→ **Prompt**
Reproduce the listing word for word, beginning at the line that contains "cho rằng Cức" and ending after the line that contains "Huyền Thắng cũng".

→ **Dataset content**
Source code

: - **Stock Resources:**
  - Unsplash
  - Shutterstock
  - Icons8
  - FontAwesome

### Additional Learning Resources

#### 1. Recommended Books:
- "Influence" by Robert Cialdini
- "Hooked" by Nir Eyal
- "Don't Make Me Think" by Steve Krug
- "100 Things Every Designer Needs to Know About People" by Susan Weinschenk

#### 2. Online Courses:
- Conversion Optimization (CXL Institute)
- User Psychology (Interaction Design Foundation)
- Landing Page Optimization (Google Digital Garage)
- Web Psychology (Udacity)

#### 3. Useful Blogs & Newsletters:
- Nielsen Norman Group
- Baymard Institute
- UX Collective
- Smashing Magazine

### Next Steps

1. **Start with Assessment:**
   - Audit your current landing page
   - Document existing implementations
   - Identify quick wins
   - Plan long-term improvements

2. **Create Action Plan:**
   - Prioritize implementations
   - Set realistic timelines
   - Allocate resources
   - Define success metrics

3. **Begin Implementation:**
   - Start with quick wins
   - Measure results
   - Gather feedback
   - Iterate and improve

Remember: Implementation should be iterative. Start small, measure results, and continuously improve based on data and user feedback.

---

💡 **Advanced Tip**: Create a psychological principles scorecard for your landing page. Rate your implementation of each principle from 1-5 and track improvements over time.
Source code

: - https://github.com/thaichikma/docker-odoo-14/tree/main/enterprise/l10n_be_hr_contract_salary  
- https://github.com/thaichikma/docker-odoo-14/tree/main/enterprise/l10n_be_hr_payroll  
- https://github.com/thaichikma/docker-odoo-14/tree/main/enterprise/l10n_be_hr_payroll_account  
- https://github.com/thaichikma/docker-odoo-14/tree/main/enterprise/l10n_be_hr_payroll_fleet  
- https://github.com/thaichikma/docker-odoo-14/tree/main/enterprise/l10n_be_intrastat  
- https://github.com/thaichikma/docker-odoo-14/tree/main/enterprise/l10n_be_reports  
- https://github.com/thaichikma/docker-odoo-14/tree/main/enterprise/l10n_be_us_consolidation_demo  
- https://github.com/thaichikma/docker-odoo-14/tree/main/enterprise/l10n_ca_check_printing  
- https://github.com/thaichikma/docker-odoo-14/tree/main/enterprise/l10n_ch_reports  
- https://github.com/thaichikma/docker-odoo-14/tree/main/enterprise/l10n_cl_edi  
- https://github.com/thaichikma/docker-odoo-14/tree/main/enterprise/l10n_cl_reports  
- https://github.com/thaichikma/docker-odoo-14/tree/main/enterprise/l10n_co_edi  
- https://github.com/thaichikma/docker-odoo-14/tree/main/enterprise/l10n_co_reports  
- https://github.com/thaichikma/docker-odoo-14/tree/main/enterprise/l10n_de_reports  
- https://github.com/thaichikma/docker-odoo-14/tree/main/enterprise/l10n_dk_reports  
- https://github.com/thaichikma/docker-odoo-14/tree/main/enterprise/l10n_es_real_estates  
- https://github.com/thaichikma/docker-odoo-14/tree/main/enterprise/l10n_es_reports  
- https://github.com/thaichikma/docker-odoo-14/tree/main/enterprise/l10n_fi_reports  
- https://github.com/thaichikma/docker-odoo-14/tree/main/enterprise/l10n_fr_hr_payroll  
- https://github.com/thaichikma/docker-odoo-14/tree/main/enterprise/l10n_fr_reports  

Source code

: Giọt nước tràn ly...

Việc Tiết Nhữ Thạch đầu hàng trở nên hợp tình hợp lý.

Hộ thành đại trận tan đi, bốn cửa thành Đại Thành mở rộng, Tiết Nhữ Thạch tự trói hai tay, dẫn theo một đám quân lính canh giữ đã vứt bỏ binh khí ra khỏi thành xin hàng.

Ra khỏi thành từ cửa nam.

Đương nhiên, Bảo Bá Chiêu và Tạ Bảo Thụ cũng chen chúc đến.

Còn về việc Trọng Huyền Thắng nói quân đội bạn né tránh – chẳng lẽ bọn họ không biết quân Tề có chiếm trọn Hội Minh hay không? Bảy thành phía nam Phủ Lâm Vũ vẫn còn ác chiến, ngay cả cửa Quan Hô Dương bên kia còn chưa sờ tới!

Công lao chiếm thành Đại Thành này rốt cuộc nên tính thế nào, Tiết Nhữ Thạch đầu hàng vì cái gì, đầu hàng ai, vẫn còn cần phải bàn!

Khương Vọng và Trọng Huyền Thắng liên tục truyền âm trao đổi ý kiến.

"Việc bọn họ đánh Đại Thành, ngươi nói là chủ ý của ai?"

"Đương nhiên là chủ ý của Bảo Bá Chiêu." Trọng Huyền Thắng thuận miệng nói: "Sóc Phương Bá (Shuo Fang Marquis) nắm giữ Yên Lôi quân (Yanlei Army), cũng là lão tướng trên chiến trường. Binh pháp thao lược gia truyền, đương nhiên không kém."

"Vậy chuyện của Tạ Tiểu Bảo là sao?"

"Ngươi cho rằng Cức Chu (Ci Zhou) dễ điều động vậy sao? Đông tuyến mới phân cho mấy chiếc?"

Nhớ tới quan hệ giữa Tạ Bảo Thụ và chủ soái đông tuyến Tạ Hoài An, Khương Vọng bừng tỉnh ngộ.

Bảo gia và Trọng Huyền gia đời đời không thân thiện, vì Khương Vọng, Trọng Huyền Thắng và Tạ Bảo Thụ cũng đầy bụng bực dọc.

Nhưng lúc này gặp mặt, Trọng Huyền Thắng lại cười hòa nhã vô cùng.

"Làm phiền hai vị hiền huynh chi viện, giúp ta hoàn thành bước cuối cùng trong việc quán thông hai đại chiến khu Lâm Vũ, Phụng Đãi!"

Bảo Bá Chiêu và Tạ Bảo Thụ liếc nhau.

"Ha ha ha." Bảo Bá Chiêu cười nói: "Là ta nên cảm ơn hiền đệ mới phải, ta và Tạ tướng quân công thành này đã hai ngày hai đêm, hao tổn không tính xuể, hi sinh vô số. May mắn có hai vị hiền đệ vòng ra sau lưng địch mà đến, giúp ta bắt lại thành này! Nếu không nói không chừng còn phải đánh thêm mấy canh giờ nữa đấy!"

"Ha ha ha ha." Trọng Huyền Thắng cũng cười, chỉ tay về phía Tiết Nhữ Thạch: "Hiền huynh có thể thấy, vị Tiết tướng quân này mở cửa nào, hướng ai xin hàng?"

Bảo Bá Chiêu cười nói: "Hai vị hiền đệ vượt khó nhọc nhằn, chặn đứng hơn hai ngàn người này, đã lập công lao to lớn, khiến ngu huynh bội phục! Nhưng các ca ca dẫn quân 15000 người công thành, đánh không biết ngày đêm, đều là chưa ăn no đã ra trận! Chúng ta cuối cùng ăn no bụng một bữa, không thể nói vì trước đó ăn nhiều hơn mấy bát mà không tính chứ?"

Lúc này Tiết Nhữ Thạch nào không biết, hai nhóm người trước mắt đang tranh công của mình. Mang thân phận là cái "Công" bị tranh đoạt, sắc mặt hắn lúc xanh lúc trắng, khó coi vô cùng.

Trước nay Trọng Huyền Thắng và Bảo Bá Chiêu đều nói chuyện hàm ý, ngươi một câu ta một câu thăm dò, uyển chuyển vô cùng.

→ **Written reply**
"Ngươi cho rằng Cức Chu (Ci Zhou) dễ điều động vậy sao? Đông tuyến mới phân cho mấy chiếc?"

Nhớ tới quan hệ giữa Tạ Bảo Thụ và chủ soái đông tuyến Tạ Hoài An, Khương Vọng bừng tỉnh ngộ.

Bảo gia và Trọng Huyền gia đời đời không thân thiện, vì Khương Vọng, Trọng Huyền Thắng và Tạ Bảo Thụ cũng đầy bụng bực dọc.

Nhưng lúc này gặp mặt, Trọng Huyền Thắng lại cười hòa nhã vô cùng.

"Làm phiền hai vị hiền huynh chi viện, giúp ta hoàn thành bước cuối cùng trong việc quán thông hai đại chiến khu Lâm Vũ, Phụng Đãi!"

Bảo Bá Chiêu và Tạ Bảo Thụ liếc nhau.

"Ha ha ha." Bảo Bá Chiêu cười nói: "Là ta nên cảm ơn hiền đệ mới phải, ta và Tạ tướng quân công thành này đã hai ngày hai đêm, hao tổn không tính xuể, hi sinh vô số. May mắn có hai vị hiền đệ vòng ra sau lưng địch mà đến, giúp ta bắt lại thành này! Nếu không nói không chừng còn phải đánh thêm mấy canh giờ nữa đấy!"

"Ha ha ha ha." Trọng Huyền Thắng cũng cười, chỉ tay về phía Tiết Nhữ Thạch: "Hiền huynh có thể thấy, vị Tiết tướng quân này mở cửa nào, hướng ai xin hàng?"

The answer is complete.